__EXERCISE__:
Output every line of text in the data below word for word, and leave the pictures out of your answer.

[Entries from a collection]
+ + + + +

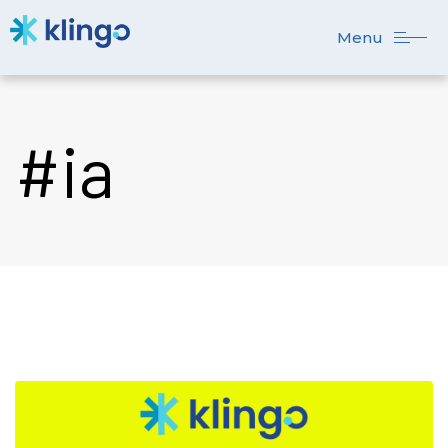
Menu
#ia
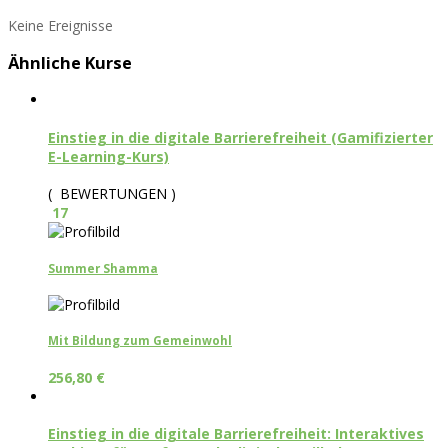
Keine Ereignisse
Ähnliche Kurse
Einstieg in die digitale Barrierefreiheit (Gamifizierter
E-Learning-Kurs)
( BEWERTUNGEN )
17
Summer Shamma
Mit Bildung zum Gemeinwohl
256,80
€
Einstieg in die digitale Barrierefreiheit: Interaktives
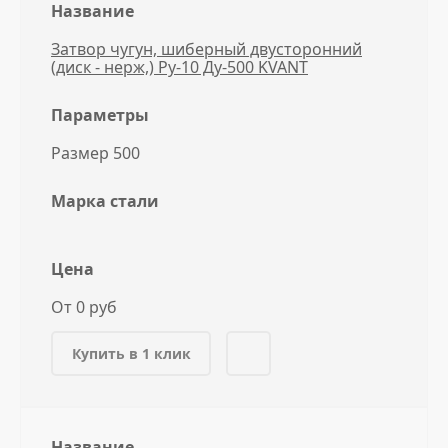
Название
Затвор чугун, шиберный двусторонний
(диск - нерж,) Ру-10 Ду-500 KVANT
Параметры
Размер 500
Марка стали
Цена
От 0 руб
Купить в 1 клик
Название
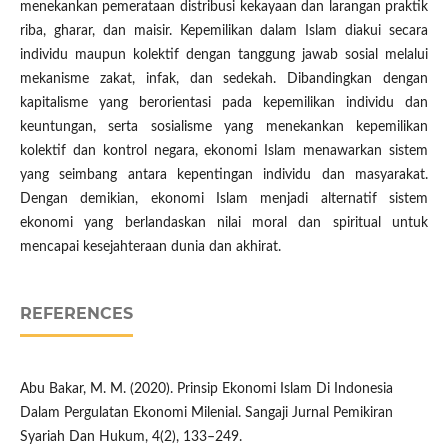
menekankan pemerataan distribusi kekayaan dan larangan praktik
riba, gharar, dan maisir. Kepemilikan dalam Islam diakui secara
individu maupun kolektif dengan tanggung jawab sosial melalui
mekanisme zakat, infak, dan sedekah. Dibandingkan dengan
kapitalisme yang berorientasi pada kepemilikan individu dan
keuntungan, serta sosialisme yang menekankan kepemilikan
kolektif dan kontrol negara, ekonomi Islam menawarkan sistem
yang seimbang antara kepentingan individu dan masyarakat.
Dengan demikian, ekonomi Islam menjadi alternatif sistem
ekonomi yang berlandaskan nilai moral dan spiritual untuk
mencapai kesejahteraan dunia dan akhirat.
REFERENCES
Abu Bakar, M. M. (2020). Prinsip Ekonomi Islam Di Indonesia
Dalam Pergulatan Ekonomi Milenial. Sangaji Jurnal Pemikiran
Syariah Dan Hukum, 4(2), 133–249.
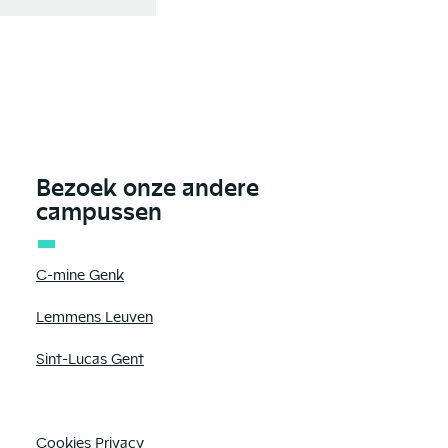
Bezoek onze andere
campussen
C-mine Genk
Lemmens Leuven
Sint-Lucas Gent
Cookies
Privacy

+ + + + +

__WRITTEN ANSWER__:
Menu
#ia
Keine Ereignisse
Ähnliche Kurse
Einstieg in die digitale Barrierefreiheit (Gamifizierter
E-Learning-Kurs)
( BEWERTUNGEN )
17
Summer Shamma
Mit Bildung zum Gemeinwohl
256,80
€
Einstieg in die digitale Barrierefreiheit: Interaktives
Название
Затвор чугун, шиберный двусторонний
(диск - нерж,) Ру-10 Ду-500 KVANT
Параметры
Размер 500
Марка стали
Цена
От 0 руб
Купить в 1 клик
Название
menekankan pemerataan distribusi kekayaan dan larangan praktik
riba, gharar, dan maisir. Kepemilikan dalam Islam diakui secara
individu maupun kolektif dengan tanggung jawab sosial melalui
mekanisme zakat, infak, dan sedekah. Dibandingkan dengan
kapitalisme yang berorientasi pada kepemilikan individu dan
keuntungan, serta sosialisme yang menekankan kepemilikan
kolektif dan kontrol negara, ekonomi Islam menawarkan sistem
yang seimbang antara kepentingan individu dan masyarakat.
Dengan demikian, ekonomi Islam menjadi alternatif sistem
ekonomi yang berlandaskan nilai moral dan spiritual untuk
mencapai kesejahteraan dunia dan akhirat.
REFERENCES
Abu Bakar, M. M. (2020). Prinsip Ekonomi Islam Di Indonesia
Dalam Pergulatan Ekonomi Milenial. Sangaji Jurnal Pemikiran
Syariah Dan Hukum, 4(2), 133–249.
Bezoek onze andere
campussen
C-mine Genk
Lemmens Leuven
Sint-Lucas Gent
Cookies
Privacy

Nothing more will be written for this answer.